Recognizing seasonal vegetables at the market
Being able to read a market is a skill. In any city in the world.
There's a test I do when I visit a new city: I go to the market. Not the tourist market with magnets and T-shirts, but the market where residents buy their vegetables.
A market tells you everything. What season it is. How the local cuisine works. Whether a city is proud of its food or has given up on it to supermarkets. The market in Bologna is different from that in Lagos, the market in Oaxaca is different from that in Rotterdam. But the grammar is the same: fresh, local, seasonal.
In the Netherlands we have lost that grammar. The supermarket offers strawberries all year round, tomatoes all year round, everything all year round. The season has disappeared behind the logistics of import.
But those who buy on the market will learn it again. Asparagus in April-June. Strawberries in June-July. Pumpkin in the fall. Kale after the first frost. Every product has a moment when it is the best — and that moment is short.

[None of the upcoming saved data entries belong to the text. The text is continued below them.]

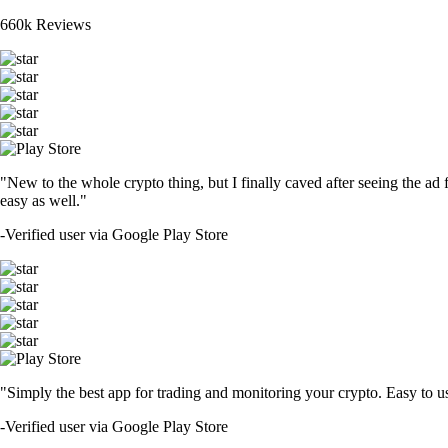
660k Reviews
"New to the whole crypto thing, but I finally caved after seeing the ad 
easy as well."
-
Verified user via Google Play Store
"Simply the best app for trading and monitoring your crypto. Easy to use 
-
Verified user via Google Play Store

My father called this "eating with nature." Not as a principle but as a practice. Seasonal food is cheaper (abundance keeps the price down), tastier (shorter chain, harvested more ripe), and healthier (variation throughout the year forces diversity in your diet).
The skill is simple. Go to the market. Look at what's plentiful and cheap — that's the season. Buy that. Ask the greengrocer how to prepare it. That conversation is worth more than any cookbook.